Moments after this highly charged and historical win, Israeli-American basketball hero Tal Brody captured the heart of the nation when he famously said, "Israel is on the map, not just in sport, but in everything." The story of this triumph against all odds is told through the eyes of six American basketball players who joined Maccabi Tel Aviv. This was sold to Lionsgate.

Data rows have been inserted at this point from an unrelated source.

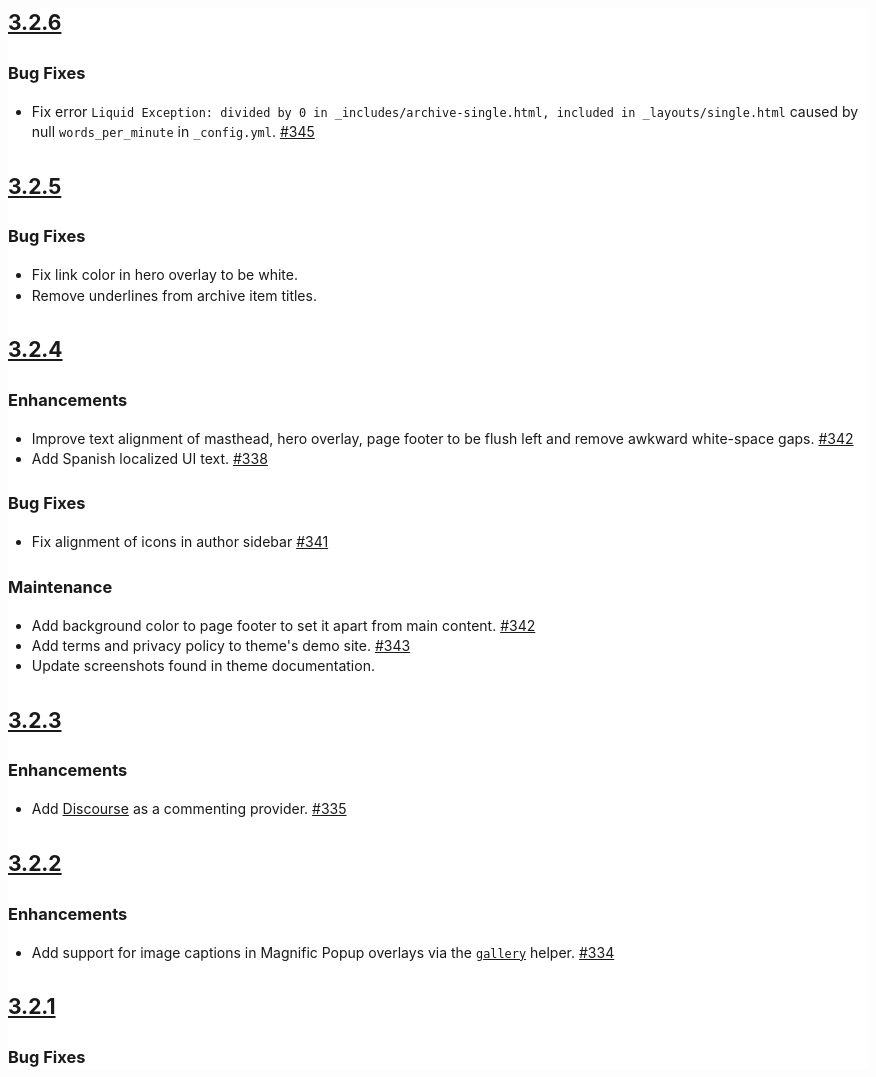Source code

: ## [3.2.6](https://github.com/mmistakes/minimal-mistakes/releases/tag/3.2.6)

### Bug Fixes

- Fix error `Liquid Exception: divided by 0 in _includes/archive-single.html, included in _layouts/single.html` caused by null `words_per_minute` in `_config.yml`. [#345](https://github.com/mmistakes/minimal-mistakes/pull/345)

## [3.2.5](https://github.com/mmistakes/minimal-mistakes/releases/tag/3.2.5)

### Bug Fixes

- Fix link color in hero overlay to be white.
- Remove underlines from archive item titles.

## [3.2.4](https://github.com/mmistakes/minimal-mistakes/releases/tag/3.2.4)

### Enhancements

- Improve text alignment of masthead, hero overlay, page footer to be flush left and remove awkward white-space gaps. [#342](https://github.com/mmistakes/minimal-mistakes/issues/342)
- Add Spanish localized UI text. [#338](https://github.com/mmistakes/minimal-mistakes/pull/338)

### Bug Fixes

- Fix alignment of icons in author sidebar [#341](https://github.com/mmistakes/minimal-mistakes/issues/341)

### Maintenance

- Add background color to page footer to set it apart from main content. [#342](https://github.com/mmistakes/minimal-mistakes/issues/342)
- Add terms and privacy policy to theme's demo site. [#343](https://github.com/mmistakes/minimal-mistakes/issues/343)
- Update screenshots found in theme documentation.

## [3.2.3](https://github.com/mmistakes/minimal-mistakes/releases/tag/3.2.3)

### Enhancements

- Add [Discourse](https://www.discourse.org/) as a commenting provider. [#335](https://github.com/mmistakes/minimal-mistakes/pull/335)

## [3.2.2](https://github.com/mmistakes/minimal-mistakes/releases/tag/3.2.2)

### Enhancements

- Add support for image captions in Magnific Popup overlays via the [`gallery`](https://mmistakes.github.io/minimal-mistakes/docs/helpers/#gallery) helper. [#334](https://github.com/mmistakes/minimal-mistakes/issues/334)

## [3.2.1](https://github.com/mmistakes/minimal-mistakes/releases/tag/3.2.1)

### Bug Fixes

=== Picture of His Life (2019) ===
Directed alongside Jonatan Nir, this documentary film follows the journey of underwater photographer Amos Nachoum as he sets off on a journey to photograph the world's largest carnivore: the polar bear.
Nachoum tried before and barely escaped, but now, as he nears the end of his career, he is determined to give it one last shot. As the journey unfolds, Nachoum contemplates the series of unspoken events that drove him here, to the end of the world. It has been a long and painful journey, after serving in an Elite Commando unit and witnessing the horrors of war, but where others find fear, Nachoum finds redemption.

=== Aulcie (2020) ===
"Aulcie" tells the inspiring story of Aulcie Perry, a basketball legend who led Maccabi Tel Aviv to an upset win in the European Championship. During the summer of 1976, Aulcie Perry was spotted by a scout for Maccabi Tel Aviv while playing at the Rucker courts in Harlem and was quickly signed to play for their fledgling team. The Israeli players immediately responded to Aulcie's leadership and that year they had what one Sports Illustrated writer described as "the most extraordinary season in its remarkable history" and what Perry later called "the best nine months of my life." In 1977, Perry helped the team to its first European Championship, a prize they took four years later again under his leadership. After the season, to the surprise of many, Aulcie Perry converted to Judaism, adopted the Hebrew name Elisha Ben Avraham, and became an Israeli citizen. This inspiring film tells the story of this remarkable athlete who captured the spirit of a nation, triumphant and victorious against all odds, and put Israel on the map.

=== Little Town (2023) ===
The story follows Jason, a failed stand-up comedian who takes his little son to an imaginary town over the mountains, to look for his mother, who has died. They make their journey with an unknown lady, who claims she knows the town, and implores them to follow their dreams and heart.